A sometime pacifist
The question of Tibet is complicated and confusing. Yet, most people outside China seem to think they have a clear idea about it. The main reason for their black-and-white view of the conflict has to do with the saintly image of the Dalai Lama. For them, it is self-evident that Tibet is good and Beijing bad; that the Dalai is a living saint and a man of peace; and that Beijing - for failing to work with him - will have to deal with much more militant or even violent pro-Tibetan independence forces when the 75-year-old leaves the scene.
Two new fascinating papers by Dr Barry Sautman have convincingly argued the conventional image of the spiritual leader is false or at least grossly incomplete and that historical Tibet was more a pseudo-state than a real state. They make me think the Dalai Lama's eventual death can cut both ways - it may even potentially be an opening to a meaningful settlement.
Sautman, a lawyer and political scientist in the social science division of the Hong Kong University of Science and Technology, gives the most recent paper a provocative title, 'Vegetarian between meals'. Appearing in the latest issue of the US-based journal Positions: East Asia Cultures Critique, it examines the historical record of the Dalai Lama's stance on wars, national movements and international violence in the past half a century and finds his reputation as a pacifist and peacemaker undeserved.
The second paper, which ran late last year as part of the Contemporary Asia Studies series of the University of Maryland, argues that China's claim on Tibet is stronger both in international law and diplomacy than the Tibet independence movement.
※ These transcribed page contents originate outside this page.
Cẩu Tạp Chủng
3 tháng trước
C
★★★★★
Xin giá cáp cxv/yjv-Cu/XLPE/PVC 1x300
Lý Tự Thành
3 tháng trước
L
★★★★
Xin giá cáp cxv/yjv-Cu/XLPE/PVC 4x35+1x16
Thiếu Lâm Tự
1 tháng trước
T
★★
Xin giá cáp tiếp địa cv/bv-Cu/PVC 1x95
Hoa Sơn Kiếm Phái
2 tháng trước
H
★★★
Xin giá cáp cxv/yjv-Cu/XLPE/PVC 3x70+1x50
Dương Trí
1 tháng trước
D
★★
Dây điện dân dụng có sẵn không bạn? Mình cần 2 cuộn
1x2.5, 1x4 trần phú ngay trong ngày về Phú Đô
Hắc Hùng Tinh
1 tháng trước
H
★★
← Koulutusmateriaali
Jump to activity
It should be read against a 2008 paper by Hong Kong barrister Paul Harris, which argues for Tibetan self-determination, though he stops short of independence. The Harris paper caused a furore at the time when it was censored by a Law Society journal. Harris and Sautman make you realise that the old clich?, about good lawyers being able to argue both or more sides, is true. But they show that the Tibet question is not as black and white as Dalai Lama fans like Richard Gere, Sharon Stone and Bjork would like us to believe.
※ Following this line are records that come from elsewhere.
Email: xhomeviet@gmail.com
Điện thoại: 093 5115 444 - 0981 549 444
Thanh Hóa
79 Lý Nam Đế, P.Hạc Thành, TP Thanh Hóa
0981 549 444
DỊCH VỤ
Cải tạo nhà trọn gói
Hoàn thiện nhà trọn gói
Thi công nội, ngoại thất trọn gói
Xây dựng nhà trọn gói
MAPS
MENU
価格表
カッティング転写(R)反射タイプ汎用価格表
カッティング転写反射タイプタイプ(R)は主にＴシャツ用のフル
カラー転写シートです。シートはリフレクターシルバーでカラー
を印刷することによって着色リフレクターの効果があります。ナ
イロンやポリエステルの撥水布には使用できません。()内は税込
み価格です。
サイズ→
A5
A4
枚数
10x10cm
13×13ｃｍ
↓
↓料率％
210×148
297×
Remarkably, for someone with a reputation as a peacemaker, the Dalai Lama has almost never opposed wars waged by India and the United States, his two main sponsors. Indeed, besides Tibet, he cannot be said to have had a sustained interest in any conflict of the past half a century. The only exception that Sautman could find was an attempt to mediate in a fight between Hindu fundamentalists and Muslims over the destruction of a mosque in Ayodhya, India.
The Dalai Lama supported India's position on Kashmir and never spoke out against its military activities there against Pakistan, or against its nuclear weapons programme. He supported the Korean war and believed the Vietnam war was good-intentioned, though it failed. He also supported the first Gulf war and accepted the US justification for the Kosovo war, as well as those for the invasions of Afghanistan and Iraq. In other words, he was a pacifist between wars, or 'a vegetarian between meals'.
Despite his reputation, he has also had very little or nothing critical to say about any other major ethnic or nationalist struggle, such as apartheid in South Africa, the Israeli occupation of Palestinian land, the treatment of ethnic minorities in Myanmar and Sri Lanka, or discrimination against indigenous populations in Australia and Canada when he visited those countries. In this context, it is not surprising that, though he spoke out against violence in the abstract during the Lhasa ethnic riots in 2008, he never condemned actual acts of violence against Han Chinese.
Like the Vatican, he is against abortion, homosexuality, stem cell research and euthanasia. None of this proves there is anything morally reprehensible about the Dalai Lama, but it proves he is not a pacifist or peacemaker, as most people understand the words. He does resemble, though, a politician more than a saint. And if we take away his moral and religious exceptionalism, there is no reason to think the Tibetan movement cannot produce a capable, intelligent and pragmatic leader when he leaves the stage.